Livello occupazione salvaguardato in Abruzzo, Basilicata e Piemonte (e in tutte le controllate estere). E’ quanto si legge nel comunicato di Sila Group, uno dei principali operatori globali del mercato automotive (comandi cambio manuali ed automatici, cavi per l’azionamento di sistemi meccanici vari) con 7 stabilimenti in Europa, Asia ed America Latina e 1.300 addetti. Il gruppo, con sede legale a Orbassano, tre anni fa aveva avviato una radicale ristrutturazione a causa della contrazione dei volumi che aveva investito il settore auto: oggi ha un fatturato di oltre 120 milioni di euro con Ebitda (margine operativo lordo) in forte crescita.

Qui ne parliamo per la radicata presenza in Abruzzo e Basilicata. Anche nella nota dell’azienda viene segnalato il fatto che non saranno toccati i livelli occupazionali. “Sila ha potuto salvaguardare i livelli occupazionali delle operations italiane, in Piemonte, Abruzzo e Basilicata, e delle controllate estere, nonché accelerare il piano di rimborso del debito vantato dalle principali banche nazionali, che non hanno accusato alcuno stralcio, bensì beneficiato di un ritorno in bonis del gruppo, vedendo ripagata la fiducia accordata in occasione della passata ristrutturazione”.

Il presidente del gruppo Sila è Edoardo Pavesio.

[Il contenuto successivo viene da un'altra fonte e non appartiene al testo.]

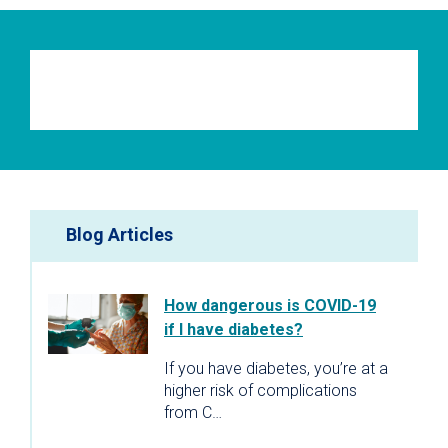
Blog Articles
How dangerous is COVID-19
if I have diabetes?
If you have diabetes, you’re at a
higher risk of complications
from C…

Amministratore delegato: Chris Dixon. Nell’operazione il gruppo è stato assistito dal financial advisory di Deloitte in qualità di consulente finanziario e da Roland Berger che ha agito come advisor industriale. Inoltre gli aspetti legali sono stati curati da Paolo Manganelli (studio Paul Hastings) mentre quelli societari da Andrea Gabola (studio GMR di Torino). Infine da segnalare che l’attestazione del piano è stata rilasciata dal professor Alberto Tron ed le banche sono state assistite dallo studio Hogan-Lovells.